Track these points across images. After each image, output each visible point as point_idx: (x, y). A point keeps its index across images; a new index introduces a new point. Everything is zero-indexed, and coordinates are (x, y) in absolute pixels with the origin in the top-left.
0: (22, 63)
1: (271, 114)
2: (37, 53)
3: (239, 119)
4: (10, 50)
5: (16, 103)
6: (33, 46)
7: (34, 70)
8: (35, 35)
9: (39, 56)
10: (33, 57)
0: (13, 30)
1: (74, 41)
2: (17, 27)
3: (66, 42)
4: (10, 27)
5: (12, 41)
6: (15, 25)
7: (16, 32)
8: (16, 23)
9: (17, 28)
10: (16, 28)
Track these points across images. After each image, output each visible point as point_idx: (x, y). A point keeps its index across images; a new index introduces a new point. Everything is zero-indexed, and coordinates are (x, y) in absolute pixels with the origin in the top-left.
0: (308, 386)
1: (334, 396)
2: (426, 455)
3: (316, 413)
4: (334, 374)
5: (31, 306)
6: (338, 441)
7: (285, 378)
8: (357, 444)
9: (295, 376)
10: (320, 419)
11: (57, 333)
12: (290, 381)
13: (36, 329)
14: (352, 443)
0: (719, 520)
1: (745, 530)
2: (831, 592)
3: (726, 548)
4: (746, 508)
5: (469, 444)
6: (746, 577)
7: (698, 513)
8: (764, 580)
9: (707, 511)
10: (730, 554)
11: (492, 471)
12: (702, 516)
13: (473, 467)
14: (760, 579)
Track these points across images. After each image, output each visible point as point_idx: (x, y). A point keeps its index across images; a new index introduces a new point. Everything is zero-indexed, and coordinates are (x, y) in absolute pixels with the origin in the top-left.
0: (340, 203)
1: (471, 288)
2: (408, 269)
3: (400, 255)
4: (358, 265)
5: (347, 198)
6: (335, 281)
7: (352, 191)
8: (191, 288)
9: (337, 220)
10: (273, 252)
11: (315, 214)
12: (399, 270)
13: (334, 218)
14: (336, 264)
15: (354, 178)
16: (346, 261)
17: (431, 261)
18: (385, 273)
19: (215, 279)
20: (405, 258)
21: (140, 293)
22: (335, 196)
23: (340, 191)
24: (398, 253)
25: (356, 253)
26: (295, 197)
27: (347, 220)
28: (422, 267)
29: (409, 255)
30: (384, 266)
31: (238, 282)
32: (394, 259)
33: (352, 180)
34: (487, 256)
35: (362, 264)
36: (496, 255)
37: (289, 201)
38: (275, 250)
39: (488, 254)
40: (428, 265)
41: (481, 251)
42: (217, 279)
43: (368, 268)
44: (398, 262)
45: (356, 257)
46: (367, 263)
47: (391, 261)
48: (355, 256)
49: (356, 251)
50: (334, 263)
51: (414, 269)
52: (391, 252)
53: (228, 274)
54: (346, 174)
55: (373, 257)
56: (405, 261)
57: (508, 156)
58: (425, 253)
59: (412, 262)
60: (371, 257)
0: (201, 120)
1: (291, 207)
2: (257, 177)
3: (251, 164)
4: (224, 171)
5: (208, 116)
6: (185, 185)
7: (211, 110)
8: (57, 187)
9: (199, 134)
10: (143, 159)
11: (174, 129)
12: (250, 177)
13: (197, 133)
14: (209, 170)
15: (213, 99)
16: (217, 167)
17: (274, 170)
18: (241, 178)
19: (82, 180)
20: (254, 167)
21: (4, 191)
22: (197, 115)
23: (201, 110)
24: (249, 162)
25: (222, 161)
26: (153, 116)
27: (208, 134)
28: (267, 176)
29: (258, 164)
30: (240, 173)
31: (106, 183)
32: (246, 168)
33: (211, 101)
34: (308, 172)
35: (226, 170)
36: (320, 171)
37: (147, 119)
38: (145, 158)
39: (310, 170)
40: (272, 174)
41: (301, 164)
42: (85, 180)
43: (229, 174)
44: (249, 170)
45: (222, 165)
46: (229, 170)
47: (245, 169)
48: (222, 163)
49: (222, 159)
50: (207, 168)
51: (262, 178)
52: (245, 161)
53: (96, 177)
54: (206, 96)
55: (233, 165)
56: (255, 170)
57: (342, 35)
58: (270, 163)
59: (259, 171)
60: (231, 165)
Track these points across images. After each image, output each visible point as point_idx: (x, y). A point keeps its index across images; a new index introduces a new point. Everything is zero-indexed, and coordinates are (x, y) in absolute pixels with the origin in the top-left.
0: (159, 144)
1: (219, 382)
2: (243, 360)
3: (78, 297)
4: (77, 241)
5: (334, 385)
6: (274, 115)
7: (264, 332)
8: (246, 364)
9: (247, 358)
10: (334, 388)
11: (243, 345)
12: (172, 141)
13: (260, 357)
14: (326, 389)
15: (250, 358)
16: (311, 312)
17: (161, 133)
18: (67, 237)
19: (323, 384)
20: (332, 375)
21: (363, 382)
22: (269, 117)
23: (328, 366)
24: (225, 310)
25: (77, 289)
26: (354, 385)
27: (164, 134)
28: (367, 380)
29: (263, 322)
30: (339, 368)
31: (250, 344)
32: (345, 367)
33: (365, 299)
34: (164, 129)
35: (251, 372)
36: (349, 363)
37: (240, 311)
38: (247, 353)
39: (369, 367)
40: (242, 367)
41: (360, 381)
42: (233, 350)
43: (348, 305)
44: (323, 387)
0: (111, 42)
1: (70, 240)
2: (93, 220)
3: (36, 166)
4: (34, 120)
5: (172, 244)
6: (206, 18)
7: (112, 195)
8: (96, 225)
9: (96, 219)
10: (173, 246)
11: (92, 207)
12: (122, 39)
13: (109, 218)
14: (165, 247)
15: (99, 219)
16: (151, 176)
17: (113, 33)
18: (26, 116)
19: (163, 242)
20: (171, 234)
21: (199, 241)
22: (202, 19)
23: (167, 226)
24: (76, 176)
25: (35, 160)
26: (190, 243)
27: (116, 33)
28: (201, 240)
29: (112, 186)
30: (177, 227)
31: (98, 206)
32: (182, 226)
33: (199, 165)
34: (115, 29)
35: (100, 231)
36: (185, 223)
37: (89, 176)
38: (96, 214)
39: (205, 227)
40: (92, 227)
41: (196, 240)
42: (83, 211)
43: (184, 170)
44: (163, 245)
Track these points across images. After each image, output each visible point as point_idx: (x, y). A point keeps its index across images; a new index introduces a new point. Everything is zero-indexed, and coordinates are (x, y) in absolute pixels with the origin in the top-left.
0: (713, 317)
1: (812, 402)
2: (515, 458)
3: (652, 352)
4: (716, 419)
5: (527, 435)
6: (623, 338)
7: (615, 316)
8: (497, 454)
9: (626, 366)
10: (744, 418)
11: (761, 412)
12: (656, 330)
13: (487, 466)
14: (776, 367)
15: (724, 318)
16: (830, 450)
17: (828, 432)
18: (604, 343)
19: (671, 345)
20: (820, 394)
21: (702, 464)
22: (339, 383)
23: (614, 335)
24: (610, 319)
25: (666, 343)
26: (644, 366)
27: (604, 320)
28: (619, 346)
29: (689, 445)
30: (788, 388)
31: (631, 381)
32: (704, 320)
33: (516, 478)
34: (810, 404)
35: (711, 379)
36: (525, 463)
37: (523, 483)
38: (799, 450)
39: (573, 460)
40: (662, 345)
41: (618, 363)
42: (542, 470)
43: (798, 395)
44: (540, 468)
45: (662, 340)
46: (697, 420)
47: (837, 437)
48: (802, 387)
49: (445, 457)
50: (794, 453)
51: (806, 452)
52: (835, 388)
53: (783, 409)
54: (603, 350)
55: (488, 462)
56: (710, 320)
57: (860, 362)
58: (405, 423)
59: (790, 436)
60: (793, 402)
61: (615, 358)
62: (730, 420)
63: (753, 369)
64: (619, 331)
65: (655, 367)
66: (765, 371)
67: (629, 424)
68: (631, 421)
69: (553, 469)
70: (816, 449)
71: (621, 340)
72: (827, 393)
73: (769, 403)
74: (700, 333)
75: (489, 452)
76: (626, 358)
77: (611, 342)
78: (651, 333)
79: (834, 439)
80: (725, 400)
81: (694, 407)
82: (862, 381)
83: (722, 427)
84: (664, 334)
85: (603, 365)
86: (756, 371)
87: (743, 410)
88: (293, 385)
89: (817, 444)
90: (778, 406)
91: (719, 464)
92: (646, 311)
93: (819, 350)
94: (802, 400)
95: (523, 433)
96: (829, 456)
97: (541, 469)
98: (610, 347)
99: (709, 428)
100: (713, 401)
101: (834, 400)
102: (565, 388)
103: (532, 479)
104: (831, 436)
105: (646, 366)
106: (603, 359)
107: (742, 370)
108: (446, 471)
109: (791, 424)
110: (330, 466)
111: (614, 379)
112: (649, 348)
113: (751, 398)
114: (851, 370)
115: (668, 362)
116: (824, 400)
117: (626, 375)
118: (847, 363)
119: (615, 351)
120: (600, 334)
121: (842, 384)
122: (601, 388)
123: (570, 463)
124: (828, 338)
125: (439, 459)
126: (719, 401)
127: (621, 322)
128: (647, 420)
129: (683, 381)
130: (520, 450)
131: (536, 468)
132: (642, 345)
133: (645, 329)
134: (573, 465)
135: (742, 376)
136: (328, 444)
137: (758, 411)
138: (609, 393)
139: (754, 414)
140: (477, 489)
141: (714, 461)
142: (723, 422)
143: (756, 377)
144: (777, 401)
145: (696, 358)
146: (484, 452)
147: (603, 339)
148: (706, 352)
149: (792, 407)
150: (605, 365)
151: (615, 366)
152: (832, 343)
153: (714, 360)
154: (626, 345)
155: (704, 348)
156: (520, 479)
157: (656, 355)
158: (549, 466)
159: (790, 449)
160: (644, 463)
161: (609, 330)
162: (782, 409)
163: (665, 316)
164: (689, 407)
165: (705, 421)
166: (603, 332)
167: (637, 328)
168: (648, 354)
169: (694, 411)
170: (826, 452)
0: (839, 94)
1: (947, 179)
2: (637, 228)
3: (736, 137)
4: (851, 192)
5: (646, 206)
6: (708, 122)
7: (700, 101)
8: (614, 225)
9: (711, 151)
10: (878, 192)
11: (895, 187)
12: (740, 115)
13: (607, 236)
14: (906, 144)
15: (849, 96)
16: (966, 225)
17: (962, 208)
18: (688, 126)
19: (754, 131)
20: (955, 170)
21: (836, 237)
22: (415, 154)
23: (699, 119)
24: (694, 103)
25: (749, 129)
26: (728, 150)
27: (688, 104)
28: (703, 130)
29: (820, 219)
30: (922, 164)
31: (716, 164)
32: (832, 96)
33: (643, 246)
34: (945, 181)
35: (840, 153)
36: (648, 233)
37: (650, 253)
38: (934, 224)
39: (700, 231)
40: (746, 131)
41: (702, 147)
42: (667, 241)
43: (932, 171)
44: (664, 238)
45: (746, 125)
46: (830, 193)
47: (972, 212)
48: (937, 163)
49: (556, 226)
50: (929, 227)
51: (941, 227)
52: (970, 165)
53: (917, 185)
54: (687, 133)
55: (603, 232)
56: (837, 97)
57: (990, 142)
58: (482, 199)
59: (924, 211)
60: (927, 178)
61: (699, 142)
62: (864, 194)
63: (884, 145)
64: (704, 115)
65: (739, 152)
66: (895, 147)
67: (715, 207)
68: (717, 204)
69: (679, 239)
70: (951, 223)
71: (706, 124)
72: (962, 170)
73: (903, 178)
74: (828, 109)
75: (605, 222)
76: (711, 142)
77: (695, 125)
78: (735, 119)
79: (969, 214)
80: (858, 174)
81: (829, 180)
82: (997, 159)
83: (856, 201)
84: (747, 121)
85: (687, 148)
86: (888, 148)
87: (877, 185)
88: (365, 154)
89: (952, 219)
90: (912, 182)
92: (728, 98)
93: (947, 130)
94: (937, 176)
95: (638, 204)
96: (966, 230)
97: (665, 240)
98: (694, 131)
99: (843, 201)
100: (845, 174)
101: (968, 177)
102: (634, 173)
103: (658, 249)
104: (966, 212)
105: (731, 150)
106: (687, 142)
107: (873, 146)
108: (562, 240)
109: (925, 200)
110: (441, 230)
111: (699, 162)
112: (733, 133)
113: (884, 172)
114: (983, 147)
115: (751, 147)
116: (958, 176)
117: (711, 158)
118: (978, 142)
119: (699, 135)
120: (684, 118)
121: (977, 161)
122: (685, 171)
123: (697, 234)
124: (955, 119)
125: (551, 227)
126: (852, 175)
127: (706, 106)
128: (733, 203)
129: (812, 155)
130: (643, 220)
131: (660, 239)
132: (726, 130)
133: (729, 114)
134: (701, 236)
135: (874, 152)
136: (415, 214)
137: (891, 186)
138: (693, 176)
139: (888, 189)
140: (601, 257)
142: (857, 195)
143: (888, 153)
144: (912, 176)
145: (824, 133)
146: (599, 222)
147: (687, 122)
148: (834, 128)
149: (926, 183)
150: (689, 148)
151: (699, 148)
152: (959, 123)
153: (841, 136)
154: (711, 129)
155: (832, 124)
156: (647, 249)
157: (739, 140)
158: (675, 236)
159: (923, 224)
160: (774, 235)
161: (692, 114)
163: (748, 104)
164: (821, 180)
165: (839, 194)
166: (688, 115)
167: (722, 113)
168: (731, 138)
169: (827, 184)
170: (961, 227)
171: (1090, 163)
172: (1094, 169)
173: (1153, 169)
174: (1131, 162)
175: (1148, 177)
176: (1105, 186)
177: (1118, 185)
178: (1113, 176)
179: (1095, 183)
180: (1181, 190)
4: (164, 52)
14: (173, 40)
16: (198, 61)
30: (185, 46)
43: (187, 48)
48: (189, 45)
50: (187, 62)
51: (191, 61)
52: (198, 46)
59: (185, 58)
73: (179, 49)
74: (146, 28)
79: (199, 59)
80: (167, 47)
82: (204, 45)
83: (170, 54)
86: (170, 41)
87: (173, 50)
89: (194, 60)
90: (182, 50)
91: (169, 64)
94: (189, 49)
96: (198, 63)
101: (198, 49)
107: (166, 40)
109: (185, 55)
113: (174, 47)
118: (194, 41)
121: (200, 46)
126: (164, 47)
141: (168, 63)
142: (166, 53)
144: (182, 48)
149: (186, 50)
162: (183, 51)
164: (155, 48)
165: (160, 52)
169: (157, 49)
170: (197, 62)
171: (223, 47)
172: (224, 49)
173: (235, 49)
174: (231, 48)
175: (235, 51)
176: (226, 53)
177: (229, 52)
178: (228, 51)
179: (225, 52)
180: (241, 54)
────────────────────
- [What is being asked] What are the exact lines from the beginning of the material through the line containing "9: (39, 56)"? Write out those lines alone.

- [Your solution]
Track these points across images. After each image, output each visible point as point_idx: (x, y). A point keeps its index across images; a new index introduces a new point. Everything is zero-indexed, and coordinates are (x, y) in absolute pixels with the origin in the top-left.
0: (22, 63)
1: (271, 114)
2: (37, 53)
3: (239, 119)
4: (10, 50)
5: (16, 103)
6: (33, 46)
7: (34, 70)
8: (35, 35)
9: (39, 56)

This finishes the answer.